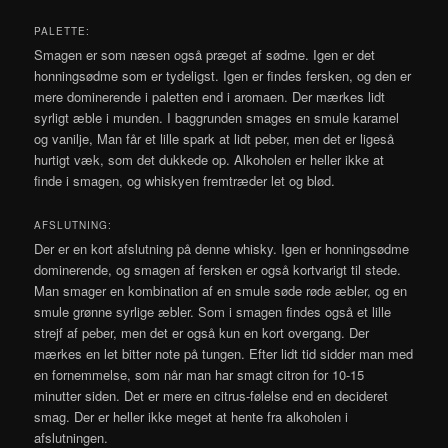
PALETTE:
Smagen er som næsen også præget af sødme. Igen er det
honningsødme som er tydeligst. Igen er findes fersken, og den er
mere dominerende i paletten end i aromaen. Der mærkes lidt
syrligt æble i munden. I baggrunden smages en smule karamel
og vanilje, Man får et lille spark at lidt peber, men det er ligeså
hurtigt væk, som det dukkede op. Alkoholen er heller ikke at
finde i smagen, og whiskyen fremtræder let og blød.
AFSLUTNING:
Der er en kort afslutning på denne whisky. Igen er honningsødme
dominerende, og smagen af fersken er også kortvarigt til stede.
Man smager en kombination af en smule søde røde æbler, og en
smule grønne syrlige æbler. Som i smagen findes også et lille
strejf af peber, men det er også kun en kort overgang. Der
mærkes en let bitter note på tungen. Efter lidt tid sidder man med
en fornemmelse, som når man har smagt citron for 10-15
minutter siden. Det er mere en citrus-følelse end en decideret
smag. Der er heller ikke meget at hente fra alkoholen i
afslutningen.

--- --- ---

__Exercise directions__:
The only thing to give is how many lines of the listing include the word "fersken".

__Solution for this task__:
2